Energy conversion and energy storage

A major focus of the laboratory is to find new materials that allow the conversion between different types of energies, such as from visible to chemical energy. In addition, renewable energy sources bring with them the problem of energy storage. The Group is performing research in the following areas:

  • Optimization and new battery designs. Our research focuses on the development of new analysis tools than can aid in the optimization of battery materials such as lithium doped transition-metal oxides. Integrating the interpretation of results from powder diffraction, EXAFS, etc. can lead to a more detailed insight in these materials.
  • Understanding ultrafast dynamics of photoexcited systems. After photoexcitation, a material will generally undergo a cascade to a lower-energy state. Understanding x-ray spectroscopy on these materials will increase our knowledge of, for example, energy conversion processes occuring in solar cells and photosynthesis.

Structure Determination

Crystallographic structure determination provides a detailed three-dimensional model of how materials are constructed from their constituent atoms.
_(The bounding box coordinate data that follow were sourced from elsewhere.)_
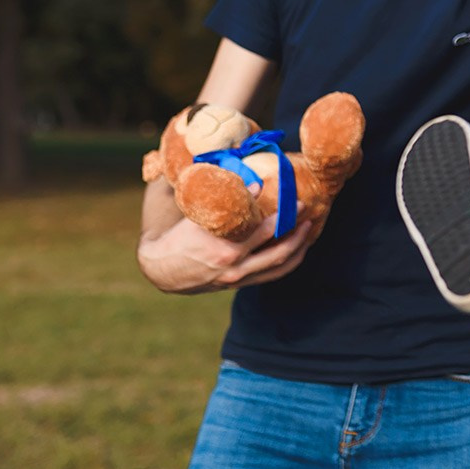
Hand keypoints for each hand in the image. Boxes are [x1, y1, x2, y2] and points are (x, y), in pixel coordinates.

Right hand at [138, 204, 322, 293]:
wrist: (161, 270)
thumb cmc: (178, 238)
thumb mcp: (197, 218)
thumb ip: (227, 203)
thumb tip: (256, 185)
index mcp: (223, 247)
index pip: (262, 229)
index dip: (281, 213)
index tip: (291, 197)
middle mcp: (234, 265)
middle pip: (277, 248)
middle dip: (296, 228)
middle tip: (305, 208)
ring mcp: (238, 277)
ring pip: (279, 265)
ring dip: (298, 247)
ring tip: (308, 229)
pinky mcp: (239, 284)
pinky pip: (272, 275)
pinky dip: (288, 262)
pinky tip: (297, 250)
The software team supports the widely used GSAS and EXPGUI structure refinement packages as well as the high-throughput automation for the 11-BM powder diffractometer and the CMPR data reduction/visualization package. A new code, GSAS-II is being developed jointly with the Structural Science group to develop data reduction, refinement and visualization capabilities in a modern and open framework that will allow model fitting from techniques beyond diffraction. 
A new project is underway in collaboration with the Magnetic Materials group for simulation and fitting of magnetic scattering from x-ray and neutron reflectometry data.